11 of 12 people found the following review helpful:
5.0 out of 5 stars
Extraordinary Story, Beautifully Told,
By
This review is from: The Boy Who Loved Windows: Opening The Heart And Mind Of A Child Threatened With Autism (Hardcover)
From the moment I started this book I couldn't put it down. Patricia Stacey writes with exquisite detail, honesty and humor about the desperate journey she and her family began upon the birth of her son Walker. As I read of her race to uncover what was at the root of Walker's diffficulties, and to help him connect with her and the world at large, I too felt panic, chaos, exhilaration and hope. The book does an extraordinary job of making sensory integration understandable, and provides great detail about the specific therapies, especially Floortime, that enabled Walker to blossom. But this book is not only for parents of children with autism, or clinicians. Ms. Stacey puts beautiful words to larger thoughts and questions about how we all connect to each other that will linger long after finishing the book.
6 of 6 people found the following review helpful:
5.0 out of 5 stars
An excellent book for anyone who has loved a child,
By Julie Diamond (Portland, OR) - See all my reviews
This review is from: The Boy Who Loved Windows: Opening The Heart And Mind Of A Child Threatened With Autism (Hardcover)

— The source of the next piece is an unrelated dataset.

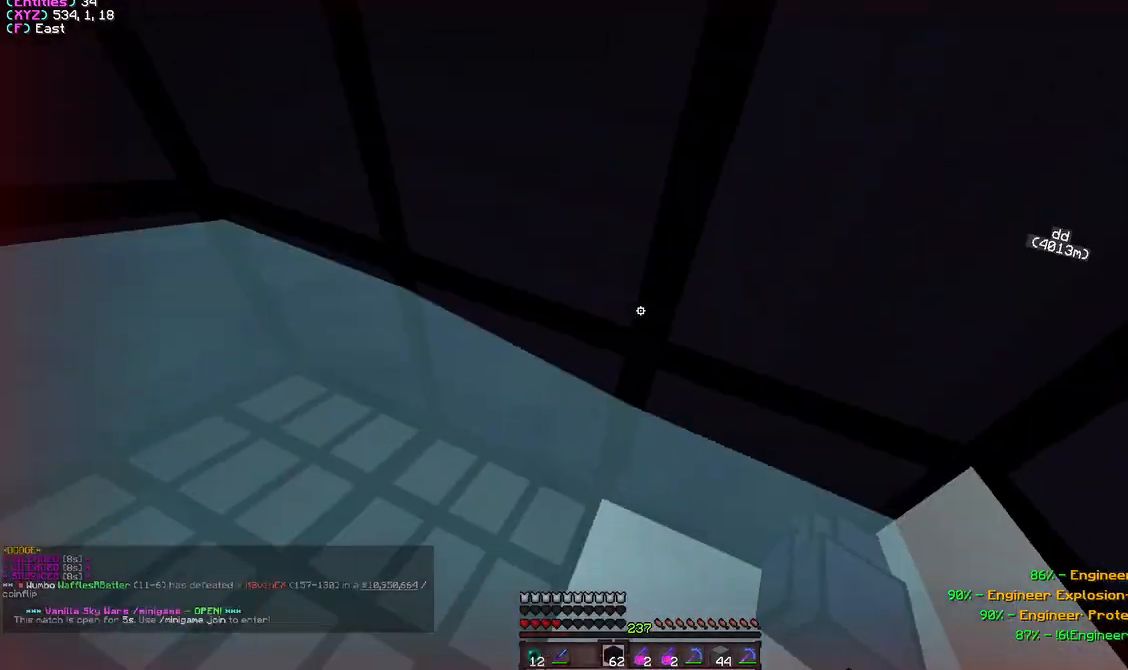
{"keys": ["w"], "mouse": ["right"], "events": [[50, "a", "down"], [317, "mouse_right", "down"], [433, "a", "up"]]}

This compelling true story traces the intriciate map of a child's troubled journey from birth to five years. Told as a mother's memoir in eloquent and moving language, we learn of Walker's difficults in his earliest months of life. His lack of strength, slow growth, terrible allergies, and, most troubling, his need to draw inward and fix on the light of the windows. So begins one family's odyssey to find help for their son Walker who is threatened with autism. First time author Stacey tacks deftly between medical research in the area of sensory integration disorder and autism, and the emotional terrain of a passionate and loving parent who is also struggling along as wife, sister, daughter, friend. Stacey explores the terrors of worrying that her child may be severly limited in his capabilities, along with the inescapable fatique and fallout from a near obssessive devotion to doing whatever is necessary to save Walker. Because of the urgency of early intervention in these types of sensory integration disorders, the book is highly suspenseful and dramatic. I couldn't put it down. I had to know what did the next doctor think, how was Walker responding to therapy provided by REACH, would he regress or continue with breakthroughs, how was Walker's four-year-old sister Elizabeth coping with the turmoil in her family. When you close this book, you will feel that Pat, Cliff, Elizabeth and Walker have drawn you into their New England home to share their intimate experience of heartbreak and of triumph. You will feel that you've been on the floor doing the "floor time" prescribed by the esteemed Dr. Stanley Greenspan. That you've been left abandonned in the waiting room of yet another surly medical expert. That you've experienced the excitement of Walker's first ride in his stroller in the driveway, of his laughter, first words and eventual development into an active, verbal, loving child. I highly recommend this book to anyone who has loved a child. Walker's dramatic and uplifting story is powerfully recounted with luminous imagery and fierce honesty. Stacey's enormous literary talent is evident from the first page. I look forward to reading more of her work.